Six Points Of Differentiation: Viking Odin Review

Viking Odin Review

Viking Odin docked in Budapest, Hungary, on Saturday as we began our Christmas Markets cruise. © 2012 Ralph Grizzle

After spending a week on Viking Odin, I now know there are at least six aspects that differentiate this vessel from its competitors.

I’m not referring to aspects such as service and dining, because all river cruise companies do well in these departments. Nor am I talking about included tours, verandas, complimentary internet/WiFi and beer/wine/sodas included at lunch and dinner. These are becoming standard offerings in the river cruise industry.

Viking Odin and its Viking Longships sisters are differentiated by:

  1. Nordic Design. The vessels were designed by Bjørn Storbraaten, of Olso-based Yran & Storbraaten Architects. If you have been on Seabourn, Holland America Line or Disney (and more), you already know his fine work. See Nordic Design On Viking Odin
  2. The Aquavit Terrace. Featuring retractable floor-to-ceiling glass doors, the lounge can be used in any weather conditions and makes the perfect place to enjoy a drink and the company of new friends while admiring the stunning scenery. See Viking Odin: Public Spaces & Service
  3. Huge In-Stateroom Sony Televisions. As you will see the photos below.

Excerpted records:
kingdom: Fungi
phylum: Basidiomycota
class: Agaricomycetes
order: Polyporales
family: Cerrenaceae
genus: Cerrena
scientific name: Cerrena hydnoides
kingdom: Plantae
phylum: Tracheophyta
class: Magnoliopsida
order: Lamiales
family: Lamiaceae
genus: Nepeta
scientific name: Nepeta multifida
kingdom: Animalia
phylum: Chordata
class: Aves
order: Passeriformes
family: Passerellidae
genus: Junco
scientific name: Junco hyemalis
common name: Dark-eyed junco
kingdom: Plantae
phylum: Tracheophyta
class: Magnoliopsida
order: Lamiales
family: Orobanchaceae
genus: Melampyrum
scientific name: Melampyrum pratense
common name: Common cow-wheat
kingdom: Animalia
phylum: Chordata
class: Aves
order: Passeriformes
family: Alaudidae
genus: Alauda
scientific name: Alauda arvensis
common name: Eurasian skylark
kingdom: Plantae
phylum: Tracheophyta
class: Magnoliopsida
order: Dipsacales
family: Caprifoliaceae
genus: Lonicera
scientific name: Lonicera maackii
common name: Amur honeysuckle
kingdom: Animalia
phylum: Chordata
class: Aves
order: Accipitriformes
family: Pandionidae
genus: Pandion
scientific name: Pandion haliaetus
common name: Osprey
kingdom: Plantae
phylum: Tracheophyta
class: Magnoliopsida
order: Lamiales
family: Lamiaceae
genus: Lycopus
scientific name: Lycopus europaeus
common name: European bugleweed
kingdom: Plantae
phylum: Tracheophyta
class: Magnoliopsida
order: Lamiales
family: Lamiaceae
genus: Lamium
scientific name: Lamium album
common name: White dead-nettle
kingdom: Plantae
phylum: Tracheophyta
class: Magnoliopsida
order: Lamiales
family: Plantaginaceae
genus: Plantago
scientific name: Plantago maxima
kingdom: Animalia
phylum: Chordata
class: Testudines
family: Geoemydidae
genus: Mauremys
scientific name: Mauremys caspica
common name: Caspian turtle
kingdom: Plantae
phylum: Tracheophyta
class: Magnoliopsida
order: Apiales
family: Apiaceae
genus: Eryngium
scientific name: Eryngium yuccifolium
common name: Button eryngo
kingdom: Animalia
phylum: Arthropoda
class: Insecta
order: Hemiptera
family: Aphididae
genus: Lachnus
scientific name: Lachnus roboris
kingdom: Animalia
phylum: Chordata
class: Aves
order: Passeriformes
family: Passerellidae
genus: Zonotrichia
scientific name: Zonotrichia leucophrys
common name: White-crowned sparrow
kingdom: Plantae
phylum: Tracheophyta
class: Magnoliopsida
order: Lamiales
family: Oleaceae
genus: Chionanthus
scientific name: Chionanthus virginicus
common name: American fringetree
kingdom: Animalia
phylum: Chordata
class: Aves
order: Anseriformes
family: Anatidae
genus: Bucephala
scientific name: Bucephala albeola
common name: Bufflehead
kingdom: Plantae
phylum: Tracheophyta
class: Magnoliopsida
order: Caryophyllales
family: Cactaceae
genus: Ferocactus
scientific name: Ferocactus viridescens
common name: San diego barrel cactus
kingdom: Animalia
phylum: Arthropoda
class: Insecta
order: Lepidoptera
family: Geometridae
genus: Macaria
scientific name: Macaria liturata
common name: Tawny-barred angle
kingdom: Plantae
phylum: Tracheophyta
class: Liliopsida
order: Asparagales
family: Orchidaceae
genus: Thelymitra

Your instructions:
Rewrite the paragraph of the Viking Odin review that begins "I’m not referring to aspects" as a short bulleted list that keeps its main facts.

In response:
- The differences do not include service and dining, which all river cruise companies do well.
- They also do not include included tours, verandas, complimentary internet/WiFi, or beer, wine and sodas included at lunch and dinner.
- Those offerings are becoming standard in the river cruise industry.